For our team at the Unmistakable Creative, we’re getting to know our listeners in a way we never have before.
- Today one of our most loyal listeners, who is an economist gave us a detailed breakdown of the economic impact and talked about how we could come out of this better than before. We’ll be airing his breakdown on the podcast this coming Friday.
- We’re asking parents who homeschool to join our listener tribe and support those who are making the transition. We also opened up our subscription community to educators for free.
- We also plan to do a whole week of re-runs of our content that people need to hear the most.
In the last week of February, I had a first date. We’d been texting for two months because both of us were in the process of moving to Colorado. I got to Boulder in January, but her plan to move was delayed by a month.
A few days after we matched on an app, I sent her a picture of the books I was reading. One of them was Mandy Catron’s book How to Fall in Love with Anyone. It was a memoir based on the New York Times article that went viral.
That’s’ when I had the idea for a first date.
- 36 questions,
- 3 bars/venues,
- I pick the first, she picks the second, and we pick the third together.
I thought she might think I was insane. But she agreed. 5 and a half hours after we met for the first time, we were eating pizza at 1 am. She’d found an apartment, signed a lease, and would be back in a month.
When I was telling my friend Gareth’s wife about this date, my roommate Matt said: “he’s totally smitten with this girl.” She said, “I know he is. He’s been talking about her for 10 minutes and hasn’t said a word about what she looks like.”

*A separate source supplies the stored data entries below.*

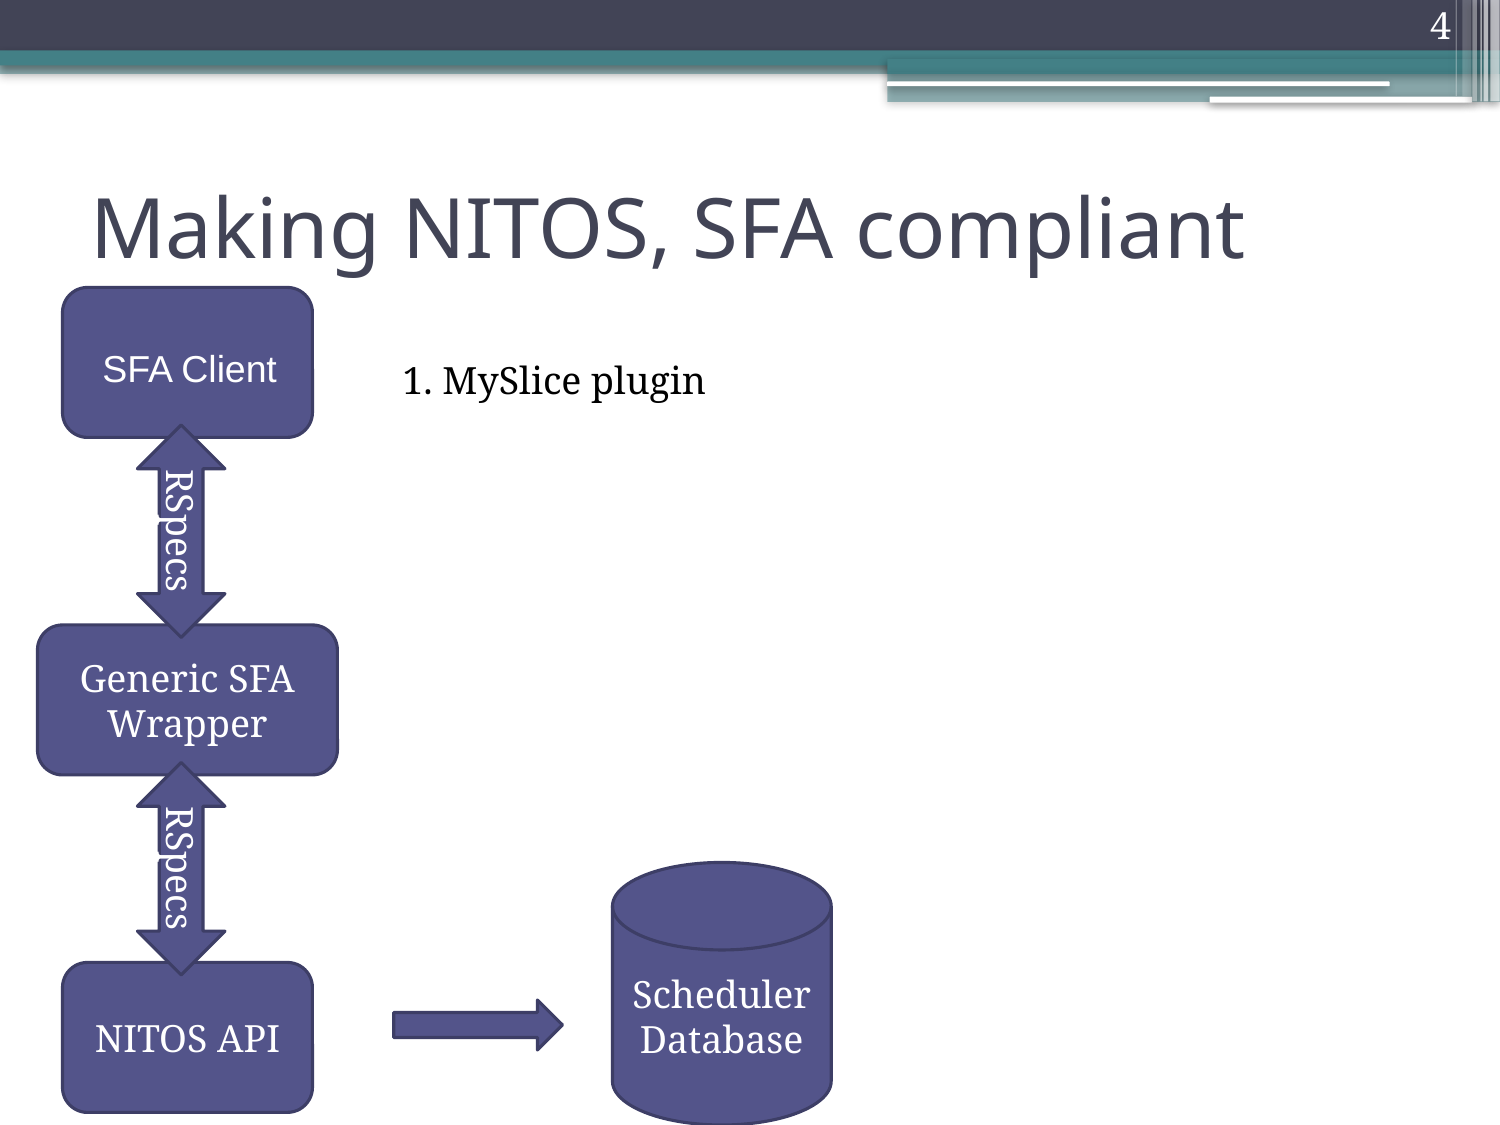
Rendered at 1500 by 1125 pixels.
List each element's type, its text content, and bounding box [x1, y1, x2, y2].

text_box SFA Client [87, 337, 313, 398]
slide_number 4 [1340, 0, 1466, 61]
text_box 1. MySlice plugin [387, 349, 725, 410]
text_box [392, 998, 564, 1052]
text_box Scheduler Database [610, 860, 833, 1125]
text_box RSpecs [135, 423, 227, 639]
text_box Generic SFA Wrapper [35, 623, 340, 777]
text_box NITOS API [60, 960, 315, 1114]
text_box RSpecs [135, 761, 227, 977]
text_box [60, 285, 315, 439]
title Making NITOS, SFA compliant [74, 137, 1426, 313]
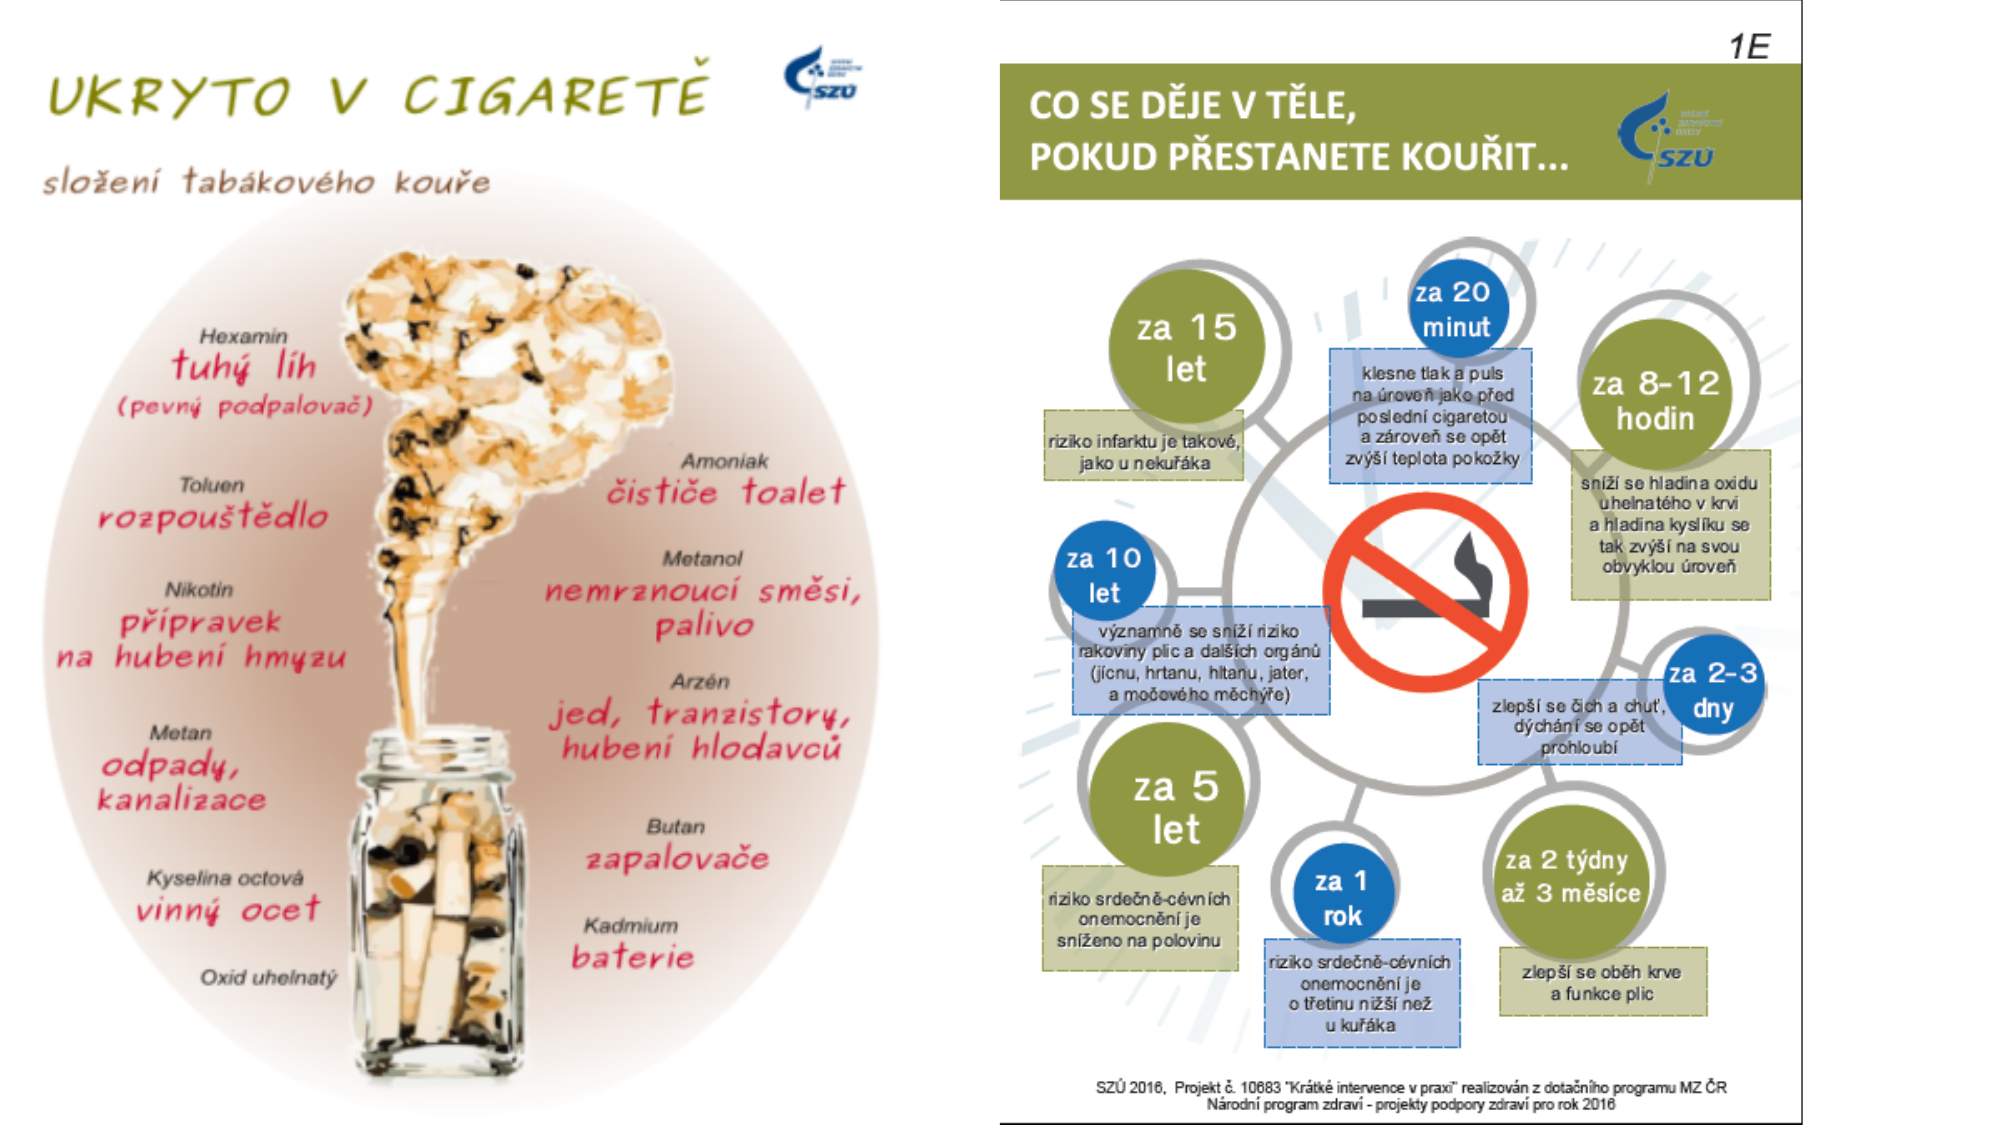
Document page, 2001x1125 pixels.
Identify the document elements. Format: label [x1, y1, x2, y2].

picture [32, 32, 887, 1125]
picture [999, 0, 1803, 1125]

Sarah, who is arguably the most discerning and excellent judge of character in the world, has always called me on my bullshit. And she’s always been wary of the women I said were “super hot.” It’s never worked out with any of those girls.
Then the coronavirus completely derailed everything. Nick Notas, who was my dating coach for about six months, called me to catch up and said, “don’t let this die a slow death through texts if you like her. Get on the phone.” So I reached out to this girl and suggested we do that. And she agreed.
Brian Grazer said the following in his most recent book.
Swiping left or right is transactional. You can’t find trust, authenticity, or intimacy using Google. And exchanging texts and emails doesn’t give you a chance to really connect spirit to spirit with someone. If what you want is a meaningful relationship that goes beyond the surface, at some point, you have to get to know a person face to face.
The funny thing is that’s always been possible with technology. Social distancing is forcing us to see that technology is a connection and creation tool.
But we’ve spent the last decade using it as a broadcasting tool. We’ve been seeking and attention instead of growing affection. If there’s one thing we should remember when we return to normal, it’s this:
The ability to see each other’s faces and hear other’s voices and touch each other’s hearts is something we should never take for granted. Act accordingly.